1980’li yılların sonlarında başlayan Emniyetteki bu iç çekişme işte
bu kadar gülünç noktalara kadar varabildi.
En önemlisi Emniyet’in bu şekilde iç kavgayla güç kaybetmesinde
kimlerin menfaati vardı? 1990’lı yıllardan itibaren sol terörün
büyük şehirlerde büyük bir atağa kalkmasında ve her gün onlarca
polisin şehit olmasında acaba bu iç zafiyetlerin bir payı var
mıydı?
DEMİREL: BULSUNLAR ÇIKARSINLAR
Fethullah Gülen bu konudaki sorulara cevap verirken 2005 yılında
Milliyet’teki röportajında özellikle 28 Şubat Sürecinde zirveye
ulaşan 90’ların puslu siyasi atmosferi ve o atmosferde dile
getirilen örgütlenme iddialarıyla alakalı şunları söylemiştir:
"Sayın Süleyman Demirel'in bir beyanı olmuştu: "Bazı dönemler vardır ki, o dönemler gammazlama dönemidir." Kurtulamazsınız ve gammazlanan gider. Mesela birinin birine karnı ağrımış ve oradan uzaklaştırılmasını arzu ediyorsa şayet, siciline "falancı" demek yeter. Böyle bir şey var mı yok, öyle bir "-cı", "-cu" var mı yok mu, ona bakmadan hemen yakıştırırlar. Böyle olunca herkes herkese nispet edilebilir... Ben burada dururken nasıl örgütleniyorum, nasıl yapıyorum bilmiyorum. Bunu kendilerinin araştırmaları lazım. Kim o örgüt üyeleri? Bulsunlar çıkarsınlar. Bir ara "emniyette örgütlenme" diye verilen bir liste vardı. Sonra her biri farklı, birbirine zıt dünya görüşlerine sahip insanlar oldukları görüldü. Demek ki, yine birinin birilerine karşı karnı ağrıyordu. Kendilerine kredi kazandırma, başkalarını karalama adına masa başında bir liste yaptılar."[4]
TEK ÖLÇÜ LİYAKAT OLSUN
Türk toplumunun insan yapısının olduğu gibi Emniyet teşkilatına
yansıması kadar doğal bir şey olamaz. Bu teşkilatta dindar da
ateist de, alevi de Sünni de sağcı da solcu da olacaktır. Yeter ki
Emniyette bir göreve gelmenin tek ölçüsü liyakat olsun.

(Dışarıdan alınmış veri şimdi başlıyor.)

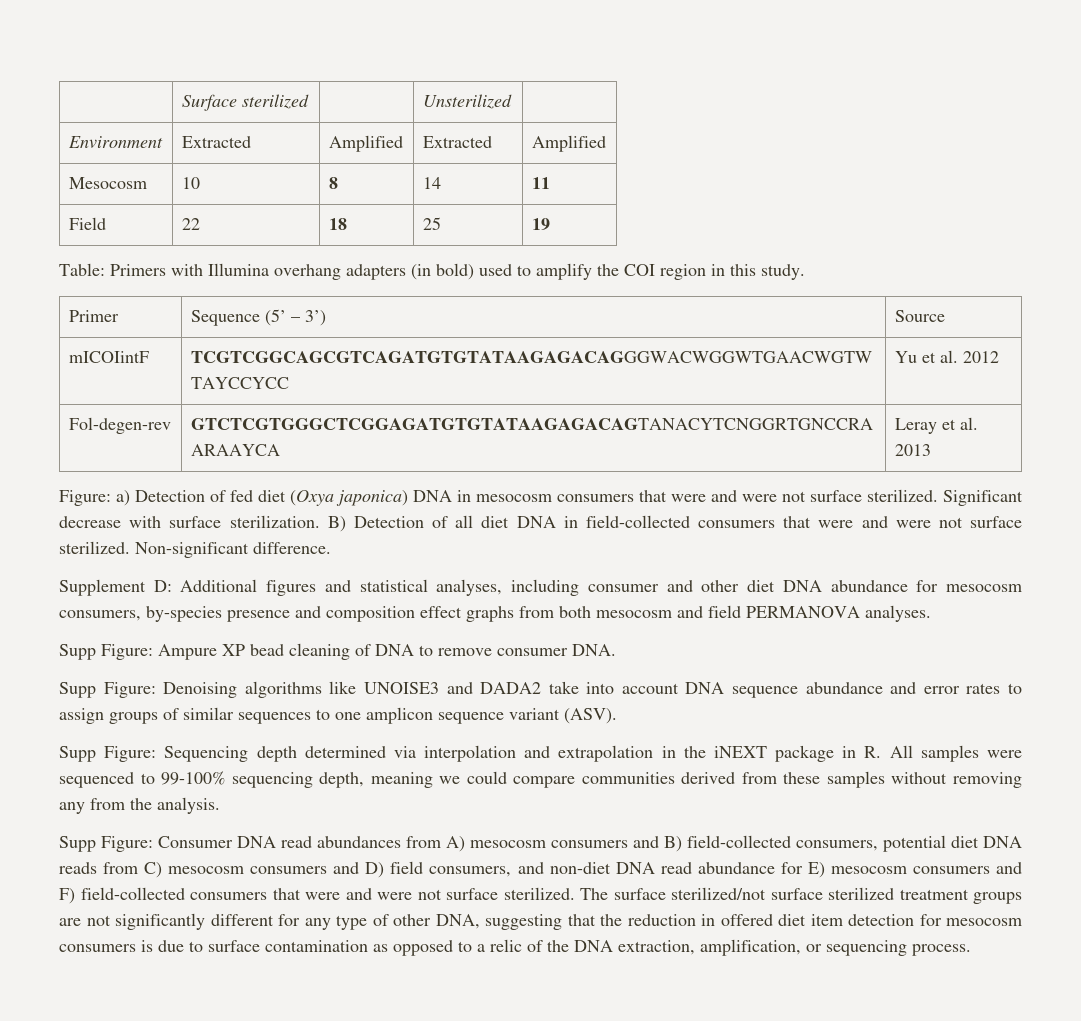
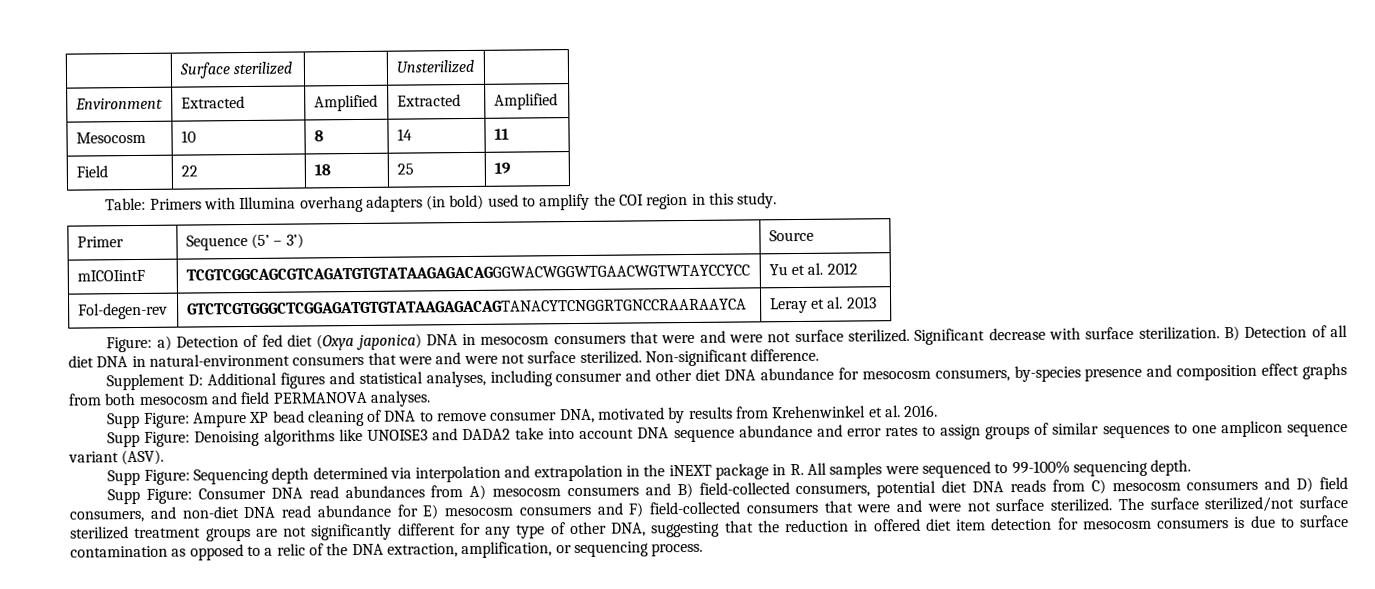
[585,515,690,528] field-collected -> [148,353,290,367] natural-environment
[572,644,616,656] DNA. -> [559,404,939,424] DNA, motivated by results from Krehenwinkel et al. 2016.
[319,771,1022,788] [59,797,220,814] depth, meaning we could compare communities derived from these samples without removing any from the analysis. -> [1150,459,1192,476] depth.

[1] Reha Muhtar Röportajı, Show TV Ana Haber, 15 Haziran
1999
[2] Ertuğrul Özkök Röportajı, Hurriyet, 1995 / Reha Muhtar
Röportajı, Show TV, 1999 / Aksiyon Röportajı, 1999 / Mehmet Gündem
Röportajı, Milliyet, 2005 vs...
[3] Bu davaların en sonuncusu 31 Ağustos 2000’de Ankara 2 Nolu
DGM’de açılan ve 7 yıl süren dava olmuştur ve Ankara 11. Ağır Ceza
Mahkemesi’nde Gülen’in beraatiyle sonuçlamıştır. Yargıtay 9.
Dairesi 7 Mart 2008’de söz konusu kararı onamıştır.